Jadi penggunaan smartphone ke arah positif, itulah yang kami inginkan. Saya melihat bahwa, dari data-data yang ada mengenai penggunaan HP, yang paling berkembang adalah akses ke situs entertainment, games dan musik. Yang kedua baru hal-hal yang ‘tidak baik’. Nah improvemtnnya bagaimana? HP kita yang begitu powerfull, seharusnya memberikan perbaikan-perbaikan di kehidupan praktis kita, dari sisi tugas-tugas kita, cara belajar kita, dll. Saya ingin menggalakkan hal itu menjadi sesuatu hal yang positif baik untuk guru maupun murid. Berapa guru yang memiliki grup dengan murid-muridnya. Itu yang saya push. Kami akan jalan ke sekolah-sekolah nantinya untuk memberikan seminar-seminar bagaimana menggunakan smartphone secara aktif dan positif. Kalau kita kebanyakan ‘jangan ini jangan itu’, susah. Justru saya lebih menginginkan bahwa mengisinya harus secara positif, sehingga ‘jangan ini jangan itunya’ itu otomatis tidak ada. Saya belajar dari anak saya di sekolah. Anak itu sekolahnya tidak pernah tawuran. Saya lihat-lihat, kenapa ya tidak pernah tawuran. Karena kita isi sebanyak-banyaknya kegiatan mereka dengan hal-hal positif sehingga hal-hal yang negatif perlahan-lahan tidak diperlukan.

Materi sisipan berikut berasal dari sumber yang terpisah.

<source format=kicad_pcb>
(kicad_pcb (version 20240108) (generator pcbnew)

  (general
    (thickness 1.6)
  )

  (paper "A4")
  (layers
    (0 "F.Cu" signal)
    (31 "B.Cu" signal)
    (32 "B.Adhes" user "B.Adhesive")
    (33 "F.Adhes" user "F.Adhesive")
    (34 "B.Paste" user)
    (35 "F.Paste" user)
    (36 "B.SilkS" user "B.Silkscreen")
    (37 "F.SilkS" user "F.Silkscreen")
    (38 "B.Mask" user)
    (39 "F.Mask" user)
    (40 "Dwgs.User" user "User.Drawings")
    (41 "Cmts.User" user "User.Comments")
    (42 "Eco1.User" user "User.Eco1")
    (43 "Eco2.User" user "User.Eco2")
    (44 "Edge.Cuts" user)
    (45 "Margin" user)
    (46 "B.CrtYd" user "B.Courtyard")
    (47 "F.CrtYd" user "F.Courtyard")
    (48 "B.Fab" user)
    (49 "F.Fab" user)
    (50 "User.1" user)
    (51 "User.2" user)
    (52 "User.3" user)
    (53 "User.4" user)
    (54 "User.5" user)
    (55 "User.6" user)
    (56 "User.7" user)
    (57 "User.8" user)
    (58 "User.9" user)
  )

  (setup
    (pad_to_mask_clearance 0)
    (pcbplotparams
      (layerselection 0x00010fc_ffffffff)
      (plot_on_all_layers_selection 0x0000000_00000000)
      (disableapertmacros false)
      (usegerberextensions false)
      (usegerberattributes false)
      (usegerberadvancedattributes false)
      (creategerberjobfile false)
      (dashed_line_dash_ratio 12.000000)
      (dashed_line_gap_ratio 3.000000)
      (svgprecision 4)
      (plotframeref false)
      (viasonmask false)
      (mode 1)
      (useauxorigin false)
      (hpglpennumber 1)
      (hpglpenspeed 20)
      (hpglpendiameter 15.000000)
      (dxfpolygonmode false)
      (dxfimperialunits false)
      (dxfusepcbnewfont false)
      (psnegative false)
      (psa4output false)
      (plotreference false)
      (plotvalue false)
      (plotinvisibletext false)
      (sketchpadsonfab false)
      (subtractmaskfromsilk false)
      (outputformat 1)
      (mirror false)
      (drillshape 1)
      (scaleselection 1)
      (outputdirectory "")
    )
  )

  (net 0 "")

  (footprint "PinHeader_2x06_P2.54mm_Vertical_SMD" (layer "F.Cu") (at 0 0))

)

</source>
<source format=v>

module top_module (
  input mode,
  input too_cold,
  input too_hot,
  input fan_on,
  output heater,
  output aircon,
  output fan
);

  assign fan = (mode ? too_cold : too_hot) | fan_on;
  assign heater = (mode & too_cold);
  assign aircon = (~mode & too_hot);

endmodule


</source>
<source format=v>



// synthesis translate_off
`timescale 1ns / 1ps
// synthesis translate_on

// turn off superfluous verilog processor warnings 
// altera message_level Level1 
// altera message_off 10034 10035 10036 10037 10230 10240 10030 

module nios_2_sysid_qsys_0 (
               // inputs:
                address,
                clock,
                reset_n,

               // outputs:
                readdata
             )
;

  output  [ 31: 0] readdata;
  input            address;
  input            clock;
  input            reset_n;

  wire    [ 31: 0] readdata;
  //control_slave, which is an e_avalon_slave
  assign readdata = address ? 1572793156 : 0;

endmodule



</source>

Apakah Pagar Hati ada kaitannya dengan target penjualan?

Sebenarnya Pagar Hati ini bukan suatu strategi yang kami andalkan untuk penjualan. Memang di dalamnya ada unsur branding. Tetapi kalau ditanya berapa target penjualan ketika sudah menggunakan Pagar Hati, jawabannya tidak ada. Kami bukan menggunakan ini sebagai target penjualan, tapi kami menggunakannya sebagai bentuk brand engagement. Bahwa masyarakat Indonesia akan melihat Cross sebagai brand yang positif.

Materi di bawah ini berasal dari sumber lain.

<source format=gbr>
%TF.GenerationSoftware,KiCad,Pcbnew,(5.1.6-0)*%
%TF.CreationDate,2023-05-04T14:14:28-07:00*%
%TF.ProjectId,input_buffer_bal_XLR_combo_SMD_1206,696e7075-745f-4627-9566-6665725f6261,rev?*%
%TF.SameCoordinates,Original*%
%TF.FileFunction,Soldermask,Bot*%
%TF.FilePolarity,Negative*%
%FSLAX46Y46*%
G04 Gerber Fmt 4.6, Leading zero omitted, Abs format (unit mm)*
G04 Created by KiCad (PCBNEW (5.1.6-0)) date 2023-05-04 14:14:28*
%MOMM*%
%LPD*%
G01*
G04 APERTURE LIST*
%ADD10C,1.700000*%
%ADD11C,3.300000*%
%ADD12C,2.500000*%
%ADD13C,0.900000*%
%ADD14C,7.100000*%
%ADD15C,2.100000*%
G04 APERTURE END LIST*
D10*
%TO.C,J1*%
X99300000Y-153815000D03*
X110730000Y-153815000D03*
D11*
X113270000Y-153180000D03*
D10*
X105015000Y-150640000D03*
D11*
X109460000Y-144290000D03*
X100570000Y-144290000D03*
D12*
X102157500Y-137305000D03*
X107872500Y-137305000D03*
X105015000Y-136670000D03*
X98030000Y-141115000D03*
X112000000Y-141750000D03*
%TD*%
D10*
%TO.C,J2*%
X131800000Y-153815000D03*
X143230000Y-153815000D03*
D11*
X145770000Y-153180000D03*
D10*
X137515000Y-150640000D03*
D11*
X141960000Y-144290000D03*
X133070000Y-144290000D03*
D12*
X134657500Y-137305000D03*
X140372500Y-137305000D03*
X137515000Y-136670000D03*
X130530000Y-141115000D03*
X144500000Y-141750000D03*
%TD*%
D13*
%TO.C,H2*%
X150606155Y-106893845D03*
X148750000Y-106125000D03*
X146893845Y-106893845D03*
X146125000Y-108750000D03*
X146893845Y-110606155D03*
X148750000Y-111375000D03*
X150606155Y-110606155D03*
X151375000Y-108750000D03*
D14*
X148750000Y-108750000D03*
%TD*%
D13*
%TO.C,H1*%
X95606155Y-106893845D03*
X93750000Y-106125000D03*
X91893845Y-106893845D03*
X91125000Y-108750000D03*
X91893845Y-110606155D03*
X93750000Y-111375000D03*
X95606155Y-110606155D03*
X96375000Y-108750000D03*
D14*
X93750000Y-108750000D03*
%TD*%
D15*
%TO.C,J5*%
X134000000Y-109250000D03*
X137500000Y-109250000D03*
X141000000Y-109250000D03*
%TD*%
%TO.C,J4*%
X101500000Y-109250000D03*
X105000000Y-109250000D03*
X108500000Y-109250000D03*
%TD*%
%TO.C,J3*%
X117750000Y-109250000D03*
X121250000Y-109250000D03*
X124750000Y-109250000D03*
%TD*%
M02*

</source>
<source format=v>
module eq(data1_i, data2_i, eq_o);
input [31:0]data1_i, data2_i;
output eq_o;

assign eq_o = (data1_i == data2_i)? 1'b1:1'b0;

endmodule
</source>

Kami membuat pagar mental di dalam hati, mengenali dan menghindari penggunaan smartphone kepada aktivitas negatif. Jadi yang namanya pagar, tidak membelenggu atau membatasi tinggi-tinggi seperti benteng. Tapi nomor satu adalah memberi batasan sesuai dengan apa yang tidak boleh dilampaui. Anda melampaui pasti bisa. Tetapi Anda tahu, ada konsekuensi, tentang apa yang harus anda pertanggungjawabkan dari apa yang anda lakukan. Itu yang ingin kami dorong kepada anak-anak muda kita.

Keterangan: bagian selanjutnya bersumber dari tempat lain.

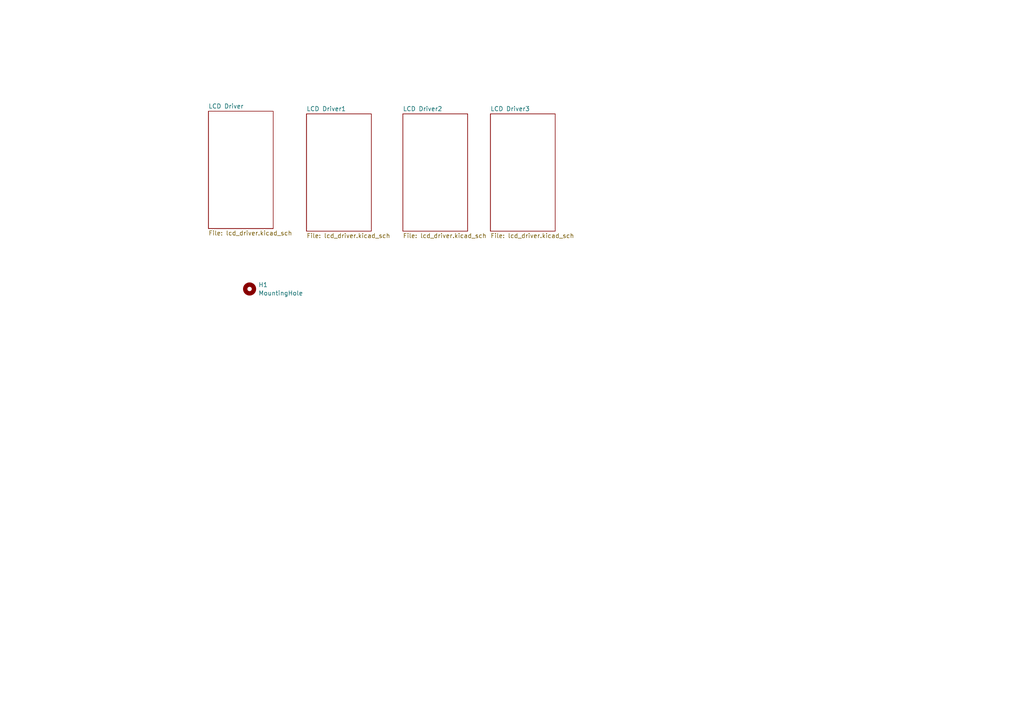
<source format=kicad_sch>
(kicad_sch
	(version 20231120)
	(generator "eeschema")
	(generator_version "8.0")
	(uuid "6a644670-c01c-49e7-9722-5e19144bbc53")
	(paper "A4")
	
	(symbol
		(lib_id "Mechanical:MountingHole")
		(at 72.39 83.82 0)
		(unit 1)
		(exclude_from_sim yes)
		(in_bom no)
		(on_board yes)
		(dnp no)
		(fields_autoplaced yes)
		(uuid "22e0c2af-1555-47cf-b64b-798e91c50606")
		(property "Reference" "H1"
			(at 74.93 82.6078 0)
			(effects
				(font
					(size 1.27 1.27)
				)
				(justify left)
			)
		)
		(property "Value" "MountingHole"
			(at 74.93 85.0321 0)
			(effects
				(font
					(size 1.27 1.27)
				)
				(justify left)
			)
		)
		(property "Footprint" "MountingHole:MountingHole_2.2mm_M2"
			(at 72.39 83.82 0)
			(effects
				(font
					(size 1.27 1.27)
				)
				(hide yes)
			)
		)
		(property "Datasheet" "~"
			(at 72.39 83.82 0)
			(effects
				(font
					(size 1.27 1.27)
				)
				(hide yes)
			)
		)
		(property "Description" "Mounting Hole without connection"
			(at 72.39 83.82 0)
			(effects
				(font
					(size 1.27 1.27)
				)
				(hide yes)
			)
		)
		(instances
			(project ""
				(path "/6a644670-c01c-49e7-9722-5e19144bbc53"
					(reference "H1")
					(unit 1)
				)
			)
		)
	)
	(sheet
		(at 116.84 33.02)
		(size 18.796 34.036)
		(fields_autoplaced yes)
		(stroke
			(width 0.1524)
			(type solid)
		)
		(fill
			(color 0 0 0 0.0000)
		)
		(uuid "2604bb8a-84db-4772-853f-540279c93e44")
		(property "Sheetname" "LCD Driver2"
			(at 116.84 32.3084 0)
			(effects
				(font
					(size 1.27 1.27)
				)
				(justify left bottom)
			)
		)
		(property "Sheetfile" "lcd_driver.kicad_sch"
			(at 116.84 67.6406 0)
			(effects
				(font
					(size 1.27 1.27)
				)
				(justify left top)
			)
		)
		(instances
			(project "backplane"
				(path "/6a644670-c01c-49e7-9722-5e19144bbc53"
					(page "4")
				)
			)
		)
	)
	(sheet
		(at 60.452 32.258)
		(size 18.796 34.036)
		(fields_autoplaced yes)
		(stroke
			(width 0.1524)
			(type solid)
		)
		(fill
			(color 0 0 0 0.0000)
		)
		(uuid "8cb8ae3d-71a4-44f3-a351-47c18d9ea503")
		(property "Sheetname" "LCD Driver"
			(at 60.452 31.5464 0)
			(effects
				(font
					(size 1.27 1.27)
				)
				(justify left bottom)
			)
		)
		(property "Sheetfile" "lcd_driver.kicad_sch"
			(at 60.452 66.8786 0)
			(effects
				(font
					(size 1.27 1.27)
				)
				(justify left top)
			)
		)
		(instances
			(project "backplane"
				(path "/6a644670-c01c-49e7-9722-5e19144bbc53"
					(page "2")
				)
			)
		)
	)
	(sheet
		(at 142.24 33.02)
		(size 18.796 34.036)
		(fields_autoplaced yes)
		(stroke
			(width 0.1524)
			(type solid)
		)
		(fill
			(color 0 0 0 0.0000)
		)
		(uuid "c5449a9c-27a5-4f28-9d73-83088d80f377")
		(property "Sheetname" "LCD Driver3"
			(at 142.24 32.3084 0)
			(effects
				(font
					(size 1.27 1.27)
				)
				(justify left bottom)
			)
		)
		(property "Sheetfile" "lcd_driver.kicad_sch"
			(at 142.24 67.6406 0)
			(effects
				(font
					(size 1.27 1.27)
				)
				(justify left top)
			)
		)
		(instances
			(project "backplane"
				(path "/6a644670-c01c-49e7-9722-5e19144bbc53"
					(page "5")
				)
			)
		)
	)
	(sheet
		(at 88.9 33.02)
		(size 18.796 34.036)
		(fields_autoplaced yes)
		(stroke
			(width 0.1524)
			(type solid)
		)
		(fill
			(color 0 0 0 0.0000)
		)
		(uuid "f1777d06-8223-4345-9ac7-b805f68397ec")
		(property "Sheetname" "LCD Driver1"
			(at 88.9 32.3084 0)
			(effects
				(font
					(size 1.27 1.27)
				)
				(justify left bottom)
			)
		)
		(property "Sheetfile" "lcd_driver.kicad_sch"
			(at 88.9 67.6406 0)
			(effects
				(font
					(size 1.27 1.27)
				)
				(justify left top)
			)
		)
		(instances
			(project "backplane"
				(path "/6a644670-c01c-49e7-9722-5e19144bbc53"
					(page "3")
				)
			)
		)
	)
	(sheet_instances
		(path "/"
			(page "1")
		)
	)
)

</source>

Smartphone juga bukan hanya soal internet, tapi juga penggunaan kameranya. Boleh tidak memotret orang yang disukai secara sembunyi-sembunyi? Itu ada etikanya. Jadi artinya, Cross tidak hanya jualan, tapi Cross mendorong masyarakat Indonesia untuk menggunakan smartphone secara smart dan dewasa serta bertanggung jawab sejak dini. Kami tidak hanya mendorong tapi juga memberikan aplikasi apa yang bisa digunakan secara positif. Jadi kami punya tim khusus untuk melihat aplikasi-aplikasi mana saja yang berguna. Seperti TED Talk, itu jarang di masyarakat. Padahal justru powerfull untuk membantu belajar kita jauh lebih baik. Apalagi kalau lihat astronomi, kita bisa lihat gambarnya, dll. Kemarin anak saya tanya soal bola mata, saya download aplikasi 3 D smartphone yang bisa kasih lihat gambar detail. Jadi kelihatan, oh ini korneanya, oh ini apanya, dll. Wah itu jauh lebih enak belajarnya. Tapi kenapa itu jarang dimanfaatkan? Nanti kami akan pergi ke sekolah-sekolah dan perkenalkan aplikasi-aplikasi yang mendukung pendidikan serta juga kehidupan kita. Sehingga yang namanya Cross akhirnya akan benar-benar mencerdaskan bangsa, karena yang dibawa adalah aplikasi-aplikasi yang positif. (EVA)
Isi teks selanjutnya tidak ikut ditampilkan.